Hayal ve Hayat


    
Birincil Narsisizm Hayali 
HAKAN KIZILTAN 


Psikanalizin, yaşamın başına yerleştirdiği yarı mitik gelişim dönemi birincil narsisizm, rahim içi fetal döneme dek izi sürülen, benlik-nesne ayrışmasının henüz gerçekleşmediği, libidonun sadece ve sadece egoya* yatırıldığı, benliğin sadece kendini sevdiği ruhsal dünyanın –deyim yerindeyse– yitik asr-ı saadet dönemidir. Klasik psikanalitik kurama göre insan yitirmiş olduğu bu dönemi psikoseksüel gelişim sürecinde yeniden diriltmek için nafile bir gayretle çabalar durur; ancak bu çaba egoyu geliştiren dinamiktir öte yandan. 

Freud ( 1914;1915) yaşamın başlangıcında bireyin henüz nesne yatırımlarına girişmeden evvel sahip olduğu tüm libidosunu kendi egosuna yatırdığını öner sürer ve libidonun bu aşamasını “birincil narsisizm” olarak adlandırır.  Grup Psikolojisi (1921) adlı eserinde bu ilkel dönemin -ruhsal öznellik açısından- dış dünyayla herhangi bir ilişkiden mutlak yoksunlukla, ego ve id arasında ayrışmanın yokluğuyla ayırt edildiği ileri sürülür; rahim içi varoluş onun prototip biçimi olarak düşünülürken, uykunun söz konusu ideal durumun aza çok başarılı bir taklidi olduğu ifade edilmektedir.

#### [Çıkarılan malzeme]

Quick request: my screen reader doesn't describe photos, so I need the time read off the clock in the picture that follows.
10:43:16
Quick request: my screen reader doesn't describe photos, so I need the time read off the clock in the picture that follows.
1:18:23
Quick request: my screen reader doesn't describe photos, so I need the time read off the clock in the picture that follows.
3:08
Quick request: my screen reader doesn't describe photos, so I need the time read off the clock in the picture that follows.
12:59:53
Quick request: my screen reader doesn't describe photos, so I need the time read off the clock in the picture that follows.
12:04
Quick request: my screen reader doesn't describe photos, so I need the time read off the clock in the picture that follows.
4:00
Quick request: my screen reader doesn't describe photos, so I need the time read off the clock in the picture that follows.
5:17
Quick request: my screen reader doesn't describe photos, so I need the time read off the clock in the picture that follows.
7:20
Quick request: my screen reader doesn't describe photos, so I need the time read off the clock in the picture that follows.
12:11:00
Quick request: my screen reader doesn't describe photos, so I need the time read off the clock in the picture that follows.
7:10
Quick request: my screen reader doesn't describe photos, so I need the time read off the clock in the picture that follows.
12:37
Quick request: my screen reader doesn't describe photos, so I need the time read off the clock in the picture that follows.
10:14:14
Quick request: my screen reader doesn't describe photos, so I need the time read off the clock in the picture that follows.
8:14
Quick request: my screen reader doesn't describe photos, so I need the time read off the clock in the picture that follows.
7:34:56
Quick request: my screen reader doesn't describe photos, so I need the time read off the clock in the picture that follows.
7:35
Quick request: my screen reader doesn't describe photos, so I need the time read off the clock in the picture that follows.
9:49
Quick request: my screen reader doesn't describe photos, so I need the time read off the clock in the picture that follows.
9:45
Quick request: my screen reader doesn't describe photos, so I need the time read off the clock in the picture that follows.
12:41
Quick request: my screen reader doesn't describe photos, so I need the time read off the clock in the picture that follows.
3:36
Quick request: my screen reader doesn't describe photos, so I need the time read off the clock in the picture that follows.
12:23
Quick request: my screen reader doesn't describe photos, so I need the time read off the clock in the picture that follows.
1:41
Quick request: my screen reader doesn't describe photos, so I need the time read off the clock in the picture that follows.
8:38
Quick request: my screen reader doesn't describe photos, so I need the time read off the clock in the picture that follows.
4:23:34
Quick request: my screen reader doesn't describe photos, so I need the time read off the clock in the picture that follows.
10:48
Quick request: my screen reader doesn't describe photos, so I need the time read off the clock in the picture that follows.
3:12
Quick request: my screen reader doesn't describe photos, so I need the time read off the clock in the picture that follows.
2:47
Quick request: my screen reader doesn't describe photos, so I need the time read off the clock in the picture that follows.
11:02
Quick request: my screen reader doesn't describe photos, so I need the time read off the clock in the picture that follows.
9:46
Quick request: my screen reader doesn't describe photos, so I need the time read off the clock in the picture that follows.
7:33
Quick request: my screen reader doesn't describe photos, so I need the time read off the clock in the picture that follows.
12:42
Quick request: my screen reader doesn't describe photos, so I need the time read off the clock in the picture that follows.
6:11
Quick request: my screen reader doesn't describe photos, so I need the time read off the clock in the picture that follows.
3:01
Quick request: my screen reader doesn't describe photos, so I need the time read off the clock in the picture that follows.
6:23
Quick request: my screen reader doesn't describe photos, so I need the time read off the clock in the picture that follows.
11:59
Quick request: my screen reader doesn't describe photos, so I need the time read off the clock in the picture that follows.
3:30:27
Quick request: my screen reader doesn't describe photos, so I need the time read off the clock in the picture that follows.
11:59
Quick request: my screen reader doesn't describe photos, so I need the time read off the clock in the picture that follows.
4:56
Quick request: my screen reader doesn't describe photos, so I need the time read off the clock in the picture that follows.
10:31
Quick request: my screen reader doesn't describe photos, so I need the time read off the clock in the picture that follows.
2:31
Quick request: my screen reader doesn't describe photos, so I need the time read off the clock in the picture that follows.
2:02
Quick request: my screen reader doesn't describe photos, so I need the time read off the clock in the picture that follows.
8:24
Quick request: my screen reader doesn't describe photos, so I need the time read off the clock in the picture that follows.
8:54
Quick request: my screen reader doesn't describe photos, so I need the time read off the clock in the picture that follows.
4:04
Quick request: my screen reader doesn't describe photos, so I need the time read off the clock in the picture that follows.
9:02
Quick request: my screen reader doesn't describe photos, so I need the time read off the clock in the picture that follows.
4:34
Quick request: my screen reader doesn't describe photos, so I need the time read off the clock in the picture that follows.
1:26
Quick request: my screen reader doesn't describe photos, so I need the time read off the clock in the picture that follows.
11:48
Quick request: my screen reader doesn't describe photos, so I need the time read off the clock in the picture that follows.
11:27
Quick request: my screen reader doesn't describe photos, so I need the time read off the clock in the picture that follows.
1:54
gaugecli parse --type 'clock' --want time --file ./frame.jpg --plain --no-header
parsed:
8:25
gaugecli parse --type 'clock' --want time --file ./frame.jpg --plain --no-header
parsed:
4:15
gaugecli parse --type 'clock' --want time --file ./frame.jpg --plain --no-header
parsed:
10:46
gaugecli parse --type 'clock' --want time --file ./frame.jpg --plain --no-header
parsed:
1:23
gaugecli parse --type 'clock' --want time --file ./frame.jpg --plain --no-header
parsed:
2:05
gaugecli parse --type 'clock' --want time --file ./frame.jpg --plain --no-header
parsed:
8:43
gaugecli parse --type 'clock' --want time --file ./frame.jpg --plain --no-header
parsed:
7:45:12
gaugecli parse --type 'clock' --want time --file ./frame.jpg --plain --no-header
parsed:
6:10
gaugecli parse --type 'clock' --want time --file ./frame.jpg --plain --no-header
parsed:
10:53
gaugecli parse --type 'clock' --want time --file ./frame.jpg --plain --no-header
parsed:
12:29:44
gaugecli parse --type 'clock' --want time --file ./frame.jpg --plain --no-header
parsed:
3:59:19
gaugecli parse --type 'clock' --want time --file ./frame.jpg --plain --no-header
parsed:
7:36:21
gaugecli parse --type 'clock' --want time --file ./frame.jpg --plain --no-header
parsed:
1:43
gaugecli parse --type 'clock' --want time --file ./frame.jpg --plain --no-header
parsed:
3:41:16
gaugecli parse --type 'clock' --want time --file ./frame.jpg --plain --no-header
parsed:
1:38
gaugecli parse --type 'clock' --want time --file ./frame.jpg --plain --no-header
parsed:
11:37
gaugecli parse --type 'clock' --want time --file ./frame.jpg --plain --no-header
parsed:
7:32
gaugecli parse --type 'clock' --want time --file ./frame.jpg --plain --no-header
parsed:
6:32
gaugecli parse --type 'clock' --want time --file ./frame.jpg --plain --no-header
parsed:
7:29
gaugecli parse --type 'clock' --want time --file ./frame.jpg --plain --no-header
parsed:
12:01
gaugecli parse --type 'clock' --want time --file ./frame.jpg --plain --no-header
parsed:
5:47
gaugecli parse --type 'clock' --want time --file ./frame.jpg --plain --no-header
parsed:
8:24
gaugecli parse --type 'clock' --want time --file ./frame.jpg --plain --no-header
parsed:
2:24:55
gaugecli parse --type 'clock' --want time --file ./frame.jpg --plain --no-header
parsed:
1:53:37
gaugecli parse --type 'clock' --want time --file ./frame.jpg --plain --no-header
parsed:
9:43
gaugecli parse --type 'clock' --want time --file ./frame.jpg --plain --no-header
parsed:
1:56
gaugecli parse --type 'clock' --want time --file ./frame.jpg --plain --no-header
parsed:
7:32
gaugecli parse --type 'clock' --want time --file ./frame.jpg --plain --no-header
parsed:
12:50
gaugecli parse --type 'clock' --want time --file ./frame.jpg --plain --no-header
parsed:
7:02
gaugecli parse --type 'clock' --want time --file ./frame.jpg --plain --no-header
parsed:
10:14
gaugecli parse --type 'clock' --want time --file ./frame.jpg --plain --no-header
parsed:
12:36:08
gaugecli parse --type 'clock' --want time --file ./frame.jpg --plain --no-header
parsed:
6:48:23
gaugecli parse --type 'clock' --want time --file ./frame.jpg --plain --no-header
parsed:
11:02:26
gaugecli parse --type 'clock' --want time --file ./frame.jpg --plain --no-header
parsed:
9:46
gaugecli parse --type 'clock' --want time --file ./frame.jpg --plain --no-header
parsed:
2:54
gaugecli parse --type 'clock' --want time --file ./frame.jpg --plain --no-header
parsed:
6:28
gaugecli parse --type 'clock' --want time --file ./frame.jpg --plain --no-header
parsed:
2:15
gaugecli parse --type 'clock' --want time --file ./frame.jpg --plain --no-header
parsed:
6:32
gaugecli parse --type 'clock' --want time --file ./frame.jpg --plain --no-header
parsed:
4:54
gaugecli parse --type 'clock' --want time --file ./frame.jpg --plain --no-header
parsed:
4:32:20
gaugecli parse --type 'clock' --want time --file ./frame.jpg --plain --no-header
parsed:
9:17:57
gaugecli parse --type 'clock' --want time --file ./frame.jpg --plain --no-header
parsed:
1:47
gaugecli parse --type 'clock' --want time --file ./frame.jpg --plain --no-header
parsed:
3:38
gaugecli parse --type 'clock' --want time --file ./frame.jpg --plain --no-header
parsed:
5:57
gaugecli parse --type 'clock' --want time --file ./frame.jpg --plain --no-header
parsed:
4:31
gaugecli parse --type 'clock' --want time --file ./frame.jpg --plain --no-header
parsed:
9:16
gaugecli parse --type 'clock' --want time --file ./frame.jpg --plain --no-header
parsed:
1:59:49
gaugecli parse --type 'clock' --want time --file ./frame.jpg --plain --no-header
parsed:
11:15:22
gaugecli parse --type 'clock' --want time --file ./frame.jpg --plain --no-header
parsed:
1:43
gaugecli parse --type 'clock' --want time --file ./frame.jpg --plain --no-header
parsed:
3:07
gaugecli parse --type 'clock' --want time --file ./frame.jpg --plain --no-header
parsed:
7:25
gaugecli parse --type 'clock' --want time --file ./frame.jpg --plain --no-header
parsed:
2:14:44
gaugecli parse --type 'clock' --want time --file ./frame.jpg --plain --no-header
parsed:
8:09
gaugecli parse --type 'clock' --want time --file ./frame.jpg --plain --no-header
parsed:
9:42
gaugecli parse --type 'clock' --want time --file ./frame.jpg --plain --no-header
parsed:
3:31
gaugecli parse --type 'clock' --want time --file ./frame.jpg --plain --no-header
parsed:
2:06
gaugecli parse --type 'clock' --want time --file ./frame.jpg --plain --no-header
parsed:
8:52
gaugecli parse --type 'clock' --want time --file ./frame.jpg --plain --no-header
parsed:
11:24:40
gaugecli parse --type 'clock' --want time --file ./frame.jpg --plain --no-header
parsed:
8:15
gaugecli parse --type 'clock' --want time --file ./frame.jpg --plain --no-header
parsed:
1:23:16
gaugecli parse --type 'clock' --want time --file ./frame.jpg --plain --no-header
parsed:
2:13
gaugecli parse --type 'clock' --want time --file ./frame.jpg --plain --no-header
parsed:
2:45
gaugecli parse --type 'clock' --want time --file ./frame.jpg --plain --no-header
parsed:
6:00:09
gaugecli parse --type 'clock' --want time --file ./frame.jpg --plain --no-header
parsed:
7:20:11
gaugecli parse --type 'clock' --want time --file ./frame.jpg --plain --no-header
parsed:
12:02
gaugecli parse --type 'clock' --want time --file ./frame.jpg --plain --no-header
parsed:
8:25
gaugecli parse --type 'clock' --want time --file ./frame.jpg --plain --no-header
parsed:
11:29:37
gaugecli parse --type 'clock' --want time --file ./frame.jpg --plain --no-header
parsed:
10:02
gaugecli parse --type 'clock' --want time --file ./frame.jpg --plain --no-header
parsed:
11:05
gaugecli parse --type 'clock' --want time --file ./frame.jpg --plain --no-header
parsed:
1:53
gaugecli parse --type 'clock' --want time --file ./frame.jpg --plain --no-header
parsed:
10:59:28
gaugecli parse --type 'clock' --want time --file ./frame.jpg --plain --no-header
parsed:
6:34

#### [Yönerge]
Birincil narsisizm metninin "Hayal ve Hayat" ifadesinden başlayıp "dinamiktir öte yandan." ifadesine kadar, bu ifade de dahil olmak üzere, bölümünü hiç değiştirmeden geri verin.

#### [Doğru yanıt]
Hayal ve Hayat


    
Birincil Narsisizm Hayali 
HAKAN KIZILTAN 


Psikanalizin, yaşamın başına yerleştirdiği yarı mitik gelişim dönemi birincil narsisizm, rahim içi fetal döneme dek izi sürülen, benlik-nesne ayrışmasının henüz gerçekleşmediği, libidonun sadece ve sadece egoya* yatırıldığı, benliğin sadece kendini sevdiği ruhsal dünyanın –deyim yerindeyse– yitik asr-ı saadet dönemidir. Klasik psikanalitik kurama göre insan yitirmiş olduğu bu dönemi psikoseksüel gelişim sürecinde yeniden diriltmek için nafile bir gayretle çabalar durur; ancak bu çaba egoyu geliştiren dinamiktir öte yandan.